Among affiliated companies, Actron Technology Corporation (8255:TT) has strengthened its presence in automotive electronics while expanding into AI server power supply and energy-related applications, driving steady operational growth. Actron’s 2025 revenue amounted to NT$ 8.1 billion, a 6.9% year-over-year increase, reaching a historical high. Advanced Wireless Semiconductor Company (8086:TT) has seen tangible results from its diversified application portfolio across high-speed wireless communication (Datacom) chips, LiDAR, filters, and unmanned aerial vehicle (UAV) applications. Its revenue increased month by month throughout 2025, with full-year revenue reaching NT$ 4.12 billion, marking the second highest level in the Company’s history.

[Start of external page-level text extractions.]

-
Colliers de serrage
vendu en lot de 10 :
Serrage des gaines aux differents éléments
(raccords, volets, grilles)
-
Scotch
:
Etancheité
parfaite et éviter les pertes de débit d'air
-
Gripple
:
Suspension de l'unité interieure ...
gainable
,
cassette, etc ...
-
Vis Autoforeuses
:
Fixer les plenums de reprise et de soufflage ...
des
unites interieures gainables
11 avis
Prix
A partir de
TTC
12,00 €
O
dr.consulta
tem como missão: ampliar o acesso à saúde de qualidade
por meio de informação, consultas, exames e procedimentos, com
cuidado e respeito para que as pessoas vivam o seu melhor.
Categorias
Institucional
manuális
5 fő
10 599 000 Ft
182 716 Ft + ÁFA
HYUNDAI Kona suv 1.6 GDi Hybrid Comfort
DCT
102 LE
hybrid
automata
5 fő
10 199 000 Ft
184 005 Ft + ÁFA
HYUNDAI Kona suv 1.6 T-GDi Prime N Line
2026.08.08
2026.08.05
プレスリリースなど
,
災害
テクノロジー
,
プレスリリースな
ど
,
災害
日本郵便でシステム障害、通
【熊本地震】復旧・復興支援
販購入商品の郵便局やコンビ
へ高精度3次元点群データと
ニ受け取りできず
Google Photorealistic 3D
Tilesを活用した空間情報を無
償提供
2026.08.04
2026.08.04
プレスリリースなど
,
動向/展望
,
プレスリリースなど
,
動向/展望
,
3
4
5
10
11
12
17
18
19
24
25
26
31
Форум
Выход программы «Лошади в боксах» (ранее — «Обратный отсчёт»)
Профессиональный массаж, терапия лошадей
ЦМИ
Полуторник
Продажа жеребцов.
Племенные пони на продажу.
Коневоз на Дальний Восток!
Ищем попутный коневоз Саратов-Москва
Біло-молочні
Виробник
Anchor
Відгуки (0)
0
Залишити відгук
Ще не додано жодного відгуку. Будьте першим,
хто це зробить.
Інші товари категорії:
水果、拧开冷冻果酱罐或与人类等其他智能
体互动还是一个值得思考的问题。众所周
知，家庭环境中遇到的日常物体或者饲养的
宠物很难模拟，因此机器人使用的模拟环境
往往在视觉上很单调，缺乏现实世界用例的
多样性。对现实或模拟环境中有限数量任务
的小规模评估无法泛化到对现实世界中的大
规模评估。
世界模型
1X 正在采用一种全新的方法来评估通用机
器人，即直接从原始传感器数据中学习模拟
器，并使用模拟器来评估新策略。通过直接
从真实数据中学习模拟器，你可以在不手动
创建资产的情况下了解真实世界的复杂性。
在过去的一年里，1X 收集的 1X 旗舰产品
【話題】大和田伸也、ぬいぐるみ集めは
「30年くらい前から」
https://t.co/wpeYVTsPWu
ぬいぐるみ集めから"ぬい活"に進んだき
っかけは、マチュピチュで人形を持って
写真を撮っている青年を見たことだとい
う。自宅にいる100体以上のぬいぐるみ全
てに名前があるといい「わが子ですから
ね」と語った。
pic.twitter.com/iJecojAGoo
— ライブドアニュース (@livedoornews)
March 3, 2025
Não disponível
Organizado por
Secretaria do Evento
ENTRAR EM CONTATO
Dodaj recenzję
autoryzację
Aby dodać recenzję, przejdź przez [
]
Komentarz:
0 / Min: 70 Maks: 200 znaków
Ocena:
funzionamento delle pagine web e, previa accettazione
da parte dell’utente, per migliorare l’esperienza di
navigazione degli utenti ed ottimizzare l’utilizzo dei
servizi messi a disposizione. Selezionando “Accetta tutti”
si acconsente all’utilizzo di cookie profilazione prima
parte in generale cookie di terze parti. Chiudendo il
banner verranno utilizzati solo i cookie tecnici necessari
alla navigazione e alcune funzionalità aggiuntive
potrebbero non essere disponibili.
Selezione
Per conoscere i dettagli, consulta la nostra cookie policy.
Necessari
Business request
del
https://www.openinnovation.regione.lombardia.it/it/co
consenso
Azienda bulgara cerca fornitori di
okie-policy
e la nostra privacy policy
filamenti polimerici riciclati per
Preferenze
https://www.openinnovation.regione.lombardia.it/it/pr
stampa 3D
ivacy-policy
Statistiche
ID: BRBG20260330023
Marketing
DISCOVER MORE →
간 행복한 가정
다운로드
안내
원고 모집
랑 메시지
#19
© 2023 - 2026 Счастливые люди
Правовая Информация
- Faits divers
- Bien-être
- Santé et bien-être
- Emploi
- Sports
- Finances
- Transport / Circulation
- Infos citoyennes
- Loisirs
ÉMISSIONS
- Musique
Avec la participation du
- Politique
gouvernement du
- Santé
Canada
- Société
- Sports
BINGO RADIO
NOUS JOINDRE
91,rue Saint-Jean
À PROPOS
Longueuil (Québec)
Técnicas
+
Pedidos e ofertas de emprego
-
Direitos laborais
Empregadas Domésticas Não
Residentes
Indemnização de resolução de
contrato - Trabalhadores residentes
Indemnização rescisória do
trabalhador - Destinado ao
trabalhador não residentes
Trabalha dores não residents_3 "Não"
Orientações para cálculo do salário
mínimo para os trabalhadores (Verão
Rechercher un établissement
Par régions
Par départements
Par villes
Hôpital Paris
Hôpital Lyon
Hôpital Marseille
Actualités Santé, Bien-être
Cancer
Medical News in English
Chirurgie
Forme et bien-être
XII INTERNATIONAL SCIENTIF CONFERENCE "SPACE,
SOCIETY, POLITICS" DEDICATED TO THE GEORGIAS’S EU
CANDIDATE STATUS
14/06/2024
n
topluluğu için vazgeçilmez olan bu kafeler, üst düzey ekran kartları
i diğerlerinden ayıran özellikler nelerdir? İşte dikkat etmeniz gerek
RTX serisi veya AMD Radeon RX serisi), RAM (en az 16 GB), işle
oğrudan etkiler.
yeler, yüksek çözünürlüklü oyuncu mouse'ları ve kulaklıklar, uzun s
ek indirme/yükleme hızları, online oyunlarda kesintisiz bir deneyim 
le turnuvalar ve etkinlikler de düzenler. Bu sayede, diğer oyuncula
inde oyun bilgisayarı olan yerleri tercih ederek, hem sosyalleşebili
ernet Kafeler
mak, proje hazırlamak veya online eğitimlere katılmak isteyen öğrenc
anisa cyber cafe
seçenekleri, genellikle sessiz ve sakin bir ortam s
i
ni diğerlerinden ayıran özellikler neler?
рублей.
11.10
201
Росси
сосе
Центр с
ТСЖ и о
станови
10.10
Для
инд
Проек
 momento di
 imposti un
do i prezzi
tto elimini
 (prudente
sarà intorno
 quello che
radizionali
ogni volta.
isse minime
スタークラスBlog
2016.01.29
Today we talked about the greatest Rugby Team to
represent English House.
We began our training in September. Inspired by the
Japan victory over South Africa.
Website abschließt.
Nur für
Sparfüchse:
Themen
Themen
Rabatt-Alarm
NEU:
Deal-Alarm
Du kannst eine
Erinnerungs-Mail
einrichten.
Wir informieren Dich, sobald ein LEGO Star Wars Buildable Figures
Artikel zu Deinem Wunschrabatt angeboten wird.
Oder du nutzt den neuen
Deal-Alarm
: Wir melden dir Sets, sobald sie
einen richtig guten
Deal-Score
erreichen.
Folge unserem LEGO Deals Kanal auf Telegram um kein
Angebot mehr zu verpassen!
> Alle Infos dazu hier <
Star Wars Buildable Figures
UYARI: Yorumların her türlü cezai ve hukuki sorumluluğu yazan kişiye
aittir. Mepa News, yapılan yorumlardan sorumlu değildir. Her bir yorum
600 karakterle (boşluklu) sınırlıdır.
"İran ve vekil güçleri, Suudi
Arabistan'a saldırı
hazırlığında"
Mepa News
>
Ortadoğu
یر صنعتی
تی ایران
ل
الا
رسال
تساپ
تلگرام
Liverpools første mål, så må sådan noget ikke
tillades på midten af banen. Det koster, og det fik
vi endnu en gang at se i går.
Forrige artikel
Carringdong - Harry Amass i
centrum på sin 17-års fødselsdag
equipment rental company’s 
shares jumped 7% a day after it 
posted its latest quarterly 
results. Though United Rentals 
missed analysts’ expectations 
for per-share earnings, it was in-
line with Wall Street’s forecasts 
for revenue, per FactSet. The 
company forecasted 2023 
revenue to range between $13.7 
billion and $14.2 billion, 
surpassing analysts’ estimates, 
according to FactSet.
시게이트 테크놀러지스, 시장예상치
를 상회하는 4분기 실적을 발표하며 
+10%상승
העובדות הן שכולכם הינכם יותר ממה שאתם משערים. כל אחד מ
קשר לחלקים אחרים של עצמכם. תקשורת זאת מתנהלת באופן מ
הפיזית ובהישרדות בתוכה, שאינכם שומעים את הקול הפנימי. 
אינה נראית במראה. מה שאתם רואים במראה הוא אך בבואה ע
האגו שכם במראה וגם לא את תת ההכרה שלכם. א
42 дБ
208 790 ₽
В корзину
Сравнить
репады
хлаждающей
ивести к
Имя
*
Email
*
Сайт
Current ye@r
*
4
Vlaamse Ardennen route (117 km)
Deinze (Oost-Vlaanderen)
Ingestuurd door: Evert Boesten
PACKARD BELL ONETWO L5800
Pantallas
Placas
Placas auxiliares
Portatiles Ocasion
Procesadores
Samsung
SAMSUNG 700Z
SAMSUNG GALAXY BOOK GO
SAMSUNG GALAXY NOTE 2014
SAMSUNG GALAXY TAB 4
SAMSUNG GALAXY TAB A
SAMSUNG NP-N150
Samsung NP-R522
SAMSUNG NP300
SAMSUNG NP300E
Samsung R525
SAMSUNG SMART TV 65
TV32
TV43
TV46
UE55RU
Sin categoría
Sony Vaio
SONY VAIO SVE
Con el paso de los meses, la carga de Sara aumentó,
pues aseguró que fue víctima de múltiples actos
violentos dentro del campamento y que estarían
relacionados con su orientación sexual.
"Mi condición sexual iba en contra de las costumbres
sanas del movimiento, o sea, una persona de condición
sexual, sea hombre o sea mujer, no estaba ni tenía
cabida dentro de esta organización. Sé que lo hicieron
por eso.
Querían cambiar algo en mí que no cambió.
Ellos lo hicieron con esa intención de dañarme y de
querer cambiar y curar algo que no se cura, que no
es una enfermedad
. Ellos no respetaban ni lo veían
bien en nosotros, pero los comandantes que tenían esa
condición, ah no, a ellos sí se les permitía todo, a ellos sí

Taiwan Specialty Chemicals Corporation (4772:TT) benefited from rising demand for disilane (Si₂H₆) driven by advanced process technologies, delivering strong operating performance. TSC’s 2025 standalone revenue, excluding the consolidation of Hung Jie Technology, increased by 20% YoY, with Q4 2025 standalone revenue setting a new quarterly record. December standalone revenue reached a historical high, marking 11 consecutive months of YoY revenue growth. TSC’s consolidated revenue, including Hung Jie Technology, in December exceeded NT$300 million for the first time, delivering outstanding results! Following the addition of Hong Jie Technology, TSC further strengthens its one-stop solution capabilities, spanning specialty gases, precision surface processing of equipment components, and ultra-high purity cleaning and refurbishment services. This expanded service scope enhances coverage of advanced process requirements. After consolidating Hung Jie Technology, TSC’s full-year 2025 consolidated revenue reached NT$ 2 billion, up 128% YoY, driving overall operating scale to a new high.

Looking ahead, SAS will continue to position renewable energy and semiconductors as its dual growth engines. Leveraging deep industry expertise and technical capabilities, the Group will pursue disciplined investment deployment, integrate the diversified growth momentum of affiliated companies, and fully realize group synergies. Through the progressive construction of a competitive industrial value chain, SAS aims to steadily advance the Group’s sustainable growth.